‘The Burning Plain’ is his first film as both a writer and director and is both familiar and, especially for anyone who found 'Babel'
too slick, something of a relief. That's not to say that it's entirely
a success – Arriaga's grip on his central, female character, a damaged
single woman played by Charlize Theron,
is too flawed – but it's compelling, much less tricksy and flashy than
some of his previous work, and at its best has a creepy sexual intimacy
to it.
Theron is Sylvia, a successful, well-liked manager at a
coastal Oregon restaurant who has issues with her body: she's sleeping
with both a fellow staff member and a customer and we watch her escape
from a busy day to mutilate her thigh with a sharp stone in a queasy
moment of self-harm. She also has secrets: why else is there a
nervous-looking Mexican following her and waiting outside her
apartment? Elsewhere, a trailer explodes in the New Mexico desert. We
learn that married mom Gina (Kim Basinger)
has been having it off with married Mexican Nick (Joaquim de Almeida)
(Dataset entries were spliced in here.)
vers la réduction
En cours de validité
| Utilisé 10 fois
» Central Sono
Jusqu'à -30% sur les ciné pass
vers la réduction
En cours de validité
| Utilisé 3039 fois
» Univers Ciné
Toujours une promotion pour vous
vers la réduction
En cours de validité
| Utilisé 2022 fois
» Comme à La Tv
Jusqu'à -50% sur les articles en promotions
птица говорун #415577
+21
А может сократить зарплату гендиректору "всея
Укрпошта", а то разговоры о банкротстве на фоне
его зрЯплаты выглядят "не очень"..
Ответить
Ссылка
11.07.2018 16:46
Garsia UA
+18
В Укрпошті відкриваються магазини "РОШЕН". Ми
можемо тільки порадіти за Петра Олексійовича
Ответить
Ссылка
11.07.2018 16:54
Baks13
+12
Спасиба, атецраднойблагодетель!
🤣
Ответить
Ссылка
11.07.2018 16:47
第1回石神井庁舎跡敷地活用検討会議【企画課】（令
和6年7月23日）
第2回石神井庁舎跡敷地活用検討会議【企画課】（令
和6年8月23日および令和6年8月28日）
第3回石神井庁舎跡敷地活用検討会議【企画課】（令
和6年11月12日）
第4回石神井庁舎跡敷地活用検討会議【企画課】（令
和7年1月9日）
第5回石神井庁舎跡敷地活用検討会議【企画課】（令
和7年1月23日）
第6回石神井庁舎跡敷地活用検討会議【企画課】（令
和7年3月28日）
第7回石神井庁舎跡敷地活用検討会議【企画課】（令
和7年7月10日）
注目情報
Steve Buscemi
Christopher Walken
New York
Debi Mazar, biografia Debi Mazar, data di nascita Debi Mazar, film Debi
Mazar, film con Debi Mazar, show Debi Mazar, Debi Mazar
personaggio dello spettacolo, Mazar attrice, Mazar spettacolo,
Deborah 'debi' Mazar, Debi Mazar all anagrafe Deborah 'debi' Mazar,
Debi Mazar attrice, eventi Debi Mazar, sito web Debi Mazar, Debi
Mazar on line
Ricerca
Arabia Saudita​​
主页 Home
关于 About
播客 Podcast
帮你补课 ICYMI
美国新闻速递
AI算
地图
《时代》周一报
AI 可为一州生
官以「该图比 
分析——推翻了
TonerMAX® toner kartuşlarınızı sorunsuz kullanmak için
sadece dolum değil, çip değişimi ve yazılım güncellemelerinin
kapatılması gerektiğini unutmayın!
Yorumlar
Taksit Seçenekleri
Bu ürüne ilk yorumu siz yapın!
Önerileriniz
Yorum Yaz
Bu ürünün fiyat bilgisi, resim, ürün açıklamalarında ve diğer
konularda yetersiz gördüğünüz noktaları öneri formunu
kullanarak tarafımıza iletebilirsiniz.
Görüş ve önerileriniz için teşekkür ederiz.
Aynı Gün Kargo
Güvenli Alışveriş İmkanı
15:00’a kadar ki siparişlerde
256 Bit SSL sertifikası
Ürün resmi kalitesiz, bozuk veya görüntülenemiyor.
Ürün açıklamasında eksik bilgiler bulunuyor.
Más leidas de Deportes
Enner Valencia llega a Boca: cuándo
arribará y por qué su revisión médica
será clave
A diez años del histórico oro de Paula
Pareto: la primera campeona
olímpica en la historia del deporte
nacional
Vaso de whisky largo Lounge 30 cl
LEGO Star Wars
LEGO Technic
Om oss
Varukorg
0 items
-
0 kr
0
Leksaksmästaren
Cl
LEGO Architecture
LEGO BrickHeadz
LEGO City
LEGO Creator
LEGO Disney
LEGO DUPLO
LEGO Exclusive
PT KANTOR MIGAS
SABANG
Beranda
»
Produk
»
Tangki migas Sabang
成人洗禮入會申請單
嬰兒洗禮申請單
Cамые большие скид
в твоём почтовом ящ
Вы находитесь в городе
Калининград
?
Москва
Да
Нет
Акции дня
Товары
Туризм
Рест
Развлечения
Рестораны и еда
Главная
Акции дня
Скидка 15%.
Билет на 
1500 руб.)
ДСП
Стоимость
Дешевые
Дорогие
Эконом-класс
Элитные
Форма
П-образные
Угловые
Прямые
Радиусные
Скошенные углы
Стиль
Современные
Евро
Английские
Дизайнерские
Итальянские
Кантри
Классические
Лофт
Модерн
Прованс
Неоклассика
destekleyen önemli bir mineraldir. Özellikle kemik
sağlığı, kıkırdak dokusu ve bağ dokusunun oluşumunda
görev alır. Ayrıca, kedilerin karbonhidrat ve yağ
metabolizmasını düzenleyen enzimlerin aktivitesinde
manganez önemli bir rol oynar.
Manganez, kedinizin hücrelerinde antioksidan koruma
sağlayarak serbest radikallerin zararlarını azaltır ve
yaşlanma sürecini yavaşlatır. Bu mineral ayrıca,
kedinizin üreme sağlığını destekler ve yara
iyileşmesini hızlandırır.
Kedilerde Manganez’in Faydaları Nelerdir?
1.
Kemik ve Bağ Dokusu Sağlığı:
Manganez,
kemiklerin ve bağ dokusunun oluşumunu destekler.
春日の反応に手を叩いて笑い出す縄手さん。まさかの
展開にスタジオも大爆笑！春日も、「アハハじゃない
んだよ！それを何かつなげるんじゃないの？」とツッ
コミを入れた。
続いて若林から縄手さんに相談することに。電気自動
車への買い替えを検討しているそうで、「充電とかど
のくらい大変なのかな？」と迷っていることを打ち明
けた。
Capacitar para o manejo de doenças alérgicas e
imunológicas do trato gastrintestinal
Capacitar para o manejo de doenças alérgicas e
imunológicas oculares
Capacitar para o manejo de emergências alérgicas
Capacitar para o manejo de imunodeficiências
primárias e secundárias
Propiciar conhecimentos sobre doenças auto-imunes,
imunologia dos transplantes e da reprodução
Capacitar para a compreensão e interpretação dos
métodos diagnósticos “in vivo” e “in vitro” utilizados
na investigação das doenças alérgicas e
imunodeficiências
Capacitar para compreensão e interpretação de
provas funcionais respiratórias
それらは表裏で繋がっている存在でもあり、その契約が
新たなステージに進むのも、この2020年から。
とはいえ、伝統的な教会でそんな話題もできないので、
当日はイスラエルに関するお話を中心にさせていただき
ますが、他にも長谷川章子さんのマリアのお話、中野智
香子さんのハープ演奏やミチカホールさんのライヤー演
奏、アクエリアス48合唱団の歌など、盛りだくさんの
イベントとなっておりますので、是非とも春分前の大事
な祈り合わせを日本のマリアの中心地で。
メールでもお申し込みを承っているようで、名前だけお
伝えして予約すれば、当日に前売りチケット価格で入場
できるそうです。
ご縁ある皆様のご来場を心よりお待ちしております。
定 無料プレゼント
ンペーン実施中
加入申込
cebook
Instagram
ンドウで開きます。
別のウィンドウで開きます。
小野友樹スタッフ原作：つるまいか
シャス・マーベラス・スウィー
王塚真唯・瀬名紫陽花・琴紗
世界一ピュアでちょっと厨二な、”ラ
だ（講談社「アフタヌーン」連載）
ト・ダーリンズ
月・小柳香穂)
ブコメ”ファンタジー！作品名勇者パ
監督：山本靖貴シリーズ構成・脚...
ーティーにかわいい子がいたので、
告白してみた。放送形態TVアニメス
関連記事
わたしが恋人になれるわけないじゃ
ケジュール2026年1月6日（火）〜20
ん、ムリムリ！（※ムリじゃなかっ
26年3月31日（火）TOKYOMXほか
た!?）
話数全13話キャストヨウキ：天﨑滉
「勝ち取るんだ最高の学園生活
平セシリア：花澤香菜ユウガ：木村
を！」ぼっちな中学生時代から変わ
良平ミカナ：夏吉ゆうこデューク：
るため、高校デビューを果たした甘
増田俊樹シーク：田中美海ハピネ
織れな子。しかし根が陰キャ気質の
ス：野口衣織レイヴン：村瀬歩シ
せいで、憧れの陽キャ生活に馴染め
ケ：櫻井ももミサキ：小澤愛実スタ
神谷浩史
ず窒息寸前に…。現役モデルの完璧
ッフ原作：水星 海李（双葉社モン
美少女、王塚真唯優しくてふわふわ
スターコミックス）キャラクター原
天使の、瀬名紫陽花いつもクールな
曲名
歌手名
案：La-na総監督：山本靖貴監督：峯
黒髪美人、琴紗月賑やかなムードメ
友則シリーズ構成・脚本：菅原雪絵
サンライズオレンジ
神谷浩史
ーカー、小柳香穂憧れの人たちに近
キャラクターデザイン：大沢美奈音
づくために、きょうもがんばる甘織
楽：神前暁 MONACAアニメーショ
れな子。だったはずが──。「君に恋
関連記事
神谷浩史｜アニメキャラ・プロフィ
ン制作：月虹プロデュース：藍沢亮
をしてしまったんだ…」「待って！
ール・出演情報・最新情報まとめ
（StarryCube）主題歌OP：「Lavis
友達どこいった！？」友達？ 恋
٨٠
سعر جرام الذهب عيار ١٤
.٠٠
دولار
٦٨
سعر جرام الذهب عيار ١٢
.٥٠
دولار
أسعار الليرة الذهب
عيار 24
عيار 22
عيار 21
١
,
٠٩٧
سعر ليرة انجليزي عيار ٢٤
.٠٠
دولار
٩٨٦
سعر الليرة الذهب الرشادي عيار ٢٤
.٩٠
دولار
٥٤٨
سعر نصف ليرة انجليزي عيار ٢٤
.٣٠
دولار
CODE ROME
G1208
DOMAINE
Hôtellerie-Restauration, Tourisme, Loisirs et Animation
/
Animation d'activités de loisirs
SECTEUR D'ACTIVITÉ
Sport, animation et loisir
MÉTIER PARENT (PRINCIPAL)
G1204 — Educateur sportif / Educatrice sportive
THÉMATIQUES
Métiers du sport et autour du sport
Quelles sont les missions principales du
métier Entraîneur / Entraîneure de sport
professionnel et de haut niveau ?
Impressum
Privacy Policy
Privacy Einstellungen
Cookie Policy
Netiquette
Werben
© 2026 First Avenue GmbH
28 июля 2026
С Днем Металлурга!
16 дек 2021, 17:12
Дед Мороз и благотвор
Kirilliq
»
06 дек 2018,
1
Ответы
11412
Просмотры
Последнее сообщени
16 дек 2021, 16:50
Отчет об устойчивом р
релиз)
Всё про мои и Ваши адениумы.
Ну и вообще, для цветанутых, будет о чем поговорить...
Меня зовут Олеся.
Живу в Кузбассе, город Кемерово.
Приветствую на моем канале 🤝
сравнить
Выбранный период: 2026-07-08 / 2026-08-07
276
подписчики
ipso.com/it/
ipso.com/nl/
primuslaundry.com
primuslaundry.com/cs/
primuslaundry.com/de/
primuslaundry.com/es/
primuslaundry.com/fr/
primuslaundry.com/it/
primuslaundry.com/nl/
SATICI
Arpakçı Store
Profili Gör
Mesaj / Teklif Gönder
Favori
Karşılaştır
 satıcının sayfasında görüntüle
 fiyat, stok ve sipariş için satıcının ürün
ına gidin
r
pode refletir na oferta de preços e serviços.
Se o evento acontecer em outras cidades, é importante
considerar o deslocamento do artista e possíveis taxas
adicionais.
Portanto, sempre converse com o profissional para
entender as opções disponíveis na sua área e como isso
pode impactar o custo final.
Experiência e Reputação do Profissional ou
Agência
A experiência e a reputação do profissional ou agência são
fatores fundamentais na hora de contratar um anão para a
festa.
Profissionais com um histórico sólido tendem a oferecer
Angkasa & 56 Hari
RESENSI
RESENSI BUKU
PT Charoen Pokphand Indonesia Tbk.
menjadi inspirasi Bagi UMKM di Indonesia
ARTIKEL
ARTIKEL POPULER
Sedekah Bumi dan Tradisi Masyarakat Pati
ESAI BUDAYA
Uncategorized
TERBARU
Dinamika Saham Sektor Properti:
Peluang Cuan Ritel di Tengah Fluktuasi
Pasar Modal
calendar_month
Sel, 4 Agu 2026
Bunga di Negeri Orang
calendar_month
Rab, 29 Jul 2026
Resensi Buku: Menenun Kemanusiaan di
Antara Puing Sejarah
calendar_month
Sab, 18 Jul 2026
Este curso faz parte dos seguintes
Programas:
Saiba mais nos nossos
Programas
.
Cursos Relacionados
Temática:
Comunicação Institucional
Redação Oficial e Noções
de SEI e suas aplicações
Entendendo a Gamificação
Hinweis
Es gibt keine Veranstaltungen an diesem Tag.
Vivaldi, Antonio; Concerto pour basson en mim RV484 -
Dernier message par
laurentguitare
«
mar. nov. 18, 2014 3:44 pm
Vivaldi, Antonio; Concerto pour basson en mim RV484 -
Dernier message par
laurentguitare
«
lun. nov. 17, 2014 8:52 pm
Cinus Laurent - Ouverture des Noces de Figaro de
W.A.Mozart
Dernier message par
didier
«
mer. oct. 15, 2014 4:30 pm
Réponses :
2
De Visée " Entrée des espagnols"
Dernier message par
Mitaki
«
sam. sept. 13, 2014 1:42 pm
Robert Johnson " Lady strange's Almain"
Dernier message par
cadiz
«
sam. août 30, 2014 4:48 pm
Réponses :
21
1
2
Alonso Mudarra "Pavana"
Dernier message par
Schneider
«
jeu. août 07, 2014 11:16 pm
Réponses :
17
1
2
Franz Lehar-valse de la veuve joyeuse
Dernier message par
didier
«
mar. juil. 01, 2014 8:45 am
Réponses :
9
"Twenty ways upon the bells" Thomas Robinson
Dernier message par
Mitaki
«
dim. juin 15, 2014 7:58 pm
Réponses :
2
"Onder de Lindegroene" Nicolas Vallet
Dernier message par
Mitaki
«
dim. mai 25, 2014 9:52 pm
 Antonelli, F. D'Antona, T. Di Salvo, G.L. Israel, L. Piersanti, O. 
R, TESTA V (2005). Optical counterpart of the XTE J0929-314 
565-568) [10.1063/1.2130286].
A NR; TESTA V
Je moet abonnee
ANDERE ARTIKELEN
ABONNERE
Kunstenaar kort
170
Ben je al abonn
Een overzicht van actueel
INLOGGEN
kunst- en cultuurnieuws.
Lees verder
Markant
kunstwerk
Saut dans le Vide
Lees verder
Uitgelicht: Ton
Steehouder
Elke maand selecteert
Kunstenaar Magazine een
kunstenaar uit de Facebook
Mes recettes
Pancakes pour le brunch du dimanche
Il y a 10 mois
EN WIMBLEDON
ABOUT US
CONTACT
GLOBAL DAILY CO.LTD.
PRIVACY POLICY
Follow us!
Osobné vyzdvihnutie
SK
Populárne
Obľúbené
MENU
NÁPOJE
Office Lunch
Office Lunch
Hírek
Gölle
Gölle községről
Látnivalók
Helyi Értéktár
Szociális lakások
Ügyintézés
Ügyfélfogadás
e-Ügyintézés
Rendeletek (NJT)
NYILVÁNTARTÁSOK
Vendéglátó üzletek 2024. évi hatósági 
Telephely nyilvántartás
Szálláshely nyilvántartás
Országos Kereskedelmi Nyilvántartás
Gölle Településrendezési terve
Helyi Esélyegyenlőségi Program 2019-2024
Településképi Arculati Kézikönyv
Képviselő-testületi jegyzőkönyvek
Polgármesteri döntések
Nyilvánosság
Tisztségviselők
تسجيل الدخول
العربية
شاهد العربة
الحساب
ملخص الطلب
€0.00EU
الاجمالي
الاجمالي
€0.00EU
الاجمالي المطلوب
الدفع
and it's their secret hideaway that's gone up in flames, killing them
both. It's now that the most interesting part of the film develops: a
tentative friendship emerges between Gina's eldest daughter Mariana
(Jennifer Lawrence) and Nick's son Santiago (J D Pargo). It's a bond
that's curious, forbidden, unexplained but understandable. Nothing else
in the film makes as much sense. A third storyline involves two Mexican
crop-dusters, one of whom brings his 12-year-old daughter to work with
him. When he's injured in a plane crash, he asks his friend to take his
child to the mother who she's never met.
Most familiar is
Arriaga's presentation of disparate storylines that gradually make
themselves known as related, like reticent cousins at a wedding. Only
this time the fragmentation is temporal as well as geographical: the
film operates over two periods, about 12 years apart, so that we see
some of the same characters at two wildly different stages of their
lives. This is refreshing and makes for curious viewing. Typical of
Arriaga, though, is that as a director he hides this from us; nothing,
be it clothes, furniture or current affairs, makes it obvious, at
first, that we're watching a drama set in two different times. As ever,
it's up to us to work it out.
It's all fairly involving, well
performed and directed with a style that's unfussy and not at all
glossy. But it's hard not to feel like this is all a little too
melodramatic to get at the heart of its characters. There's a plane
crash, a threatened suicide, an explosion, two deaths and a pregnancy.
No wonder one's left with the feeling that for all the information
we're given, we still don't really know much about Theron's character
and where she's coming from. There's also something a little too
pre-ordained and stereotypical about Arriaga's – and Theron's –
portrayal of a 'troubled' woman. A little more nuance would have been
welcome – but overall Arriaga has delivered a compelling and
entertaining debut that stays true to his earlier interests.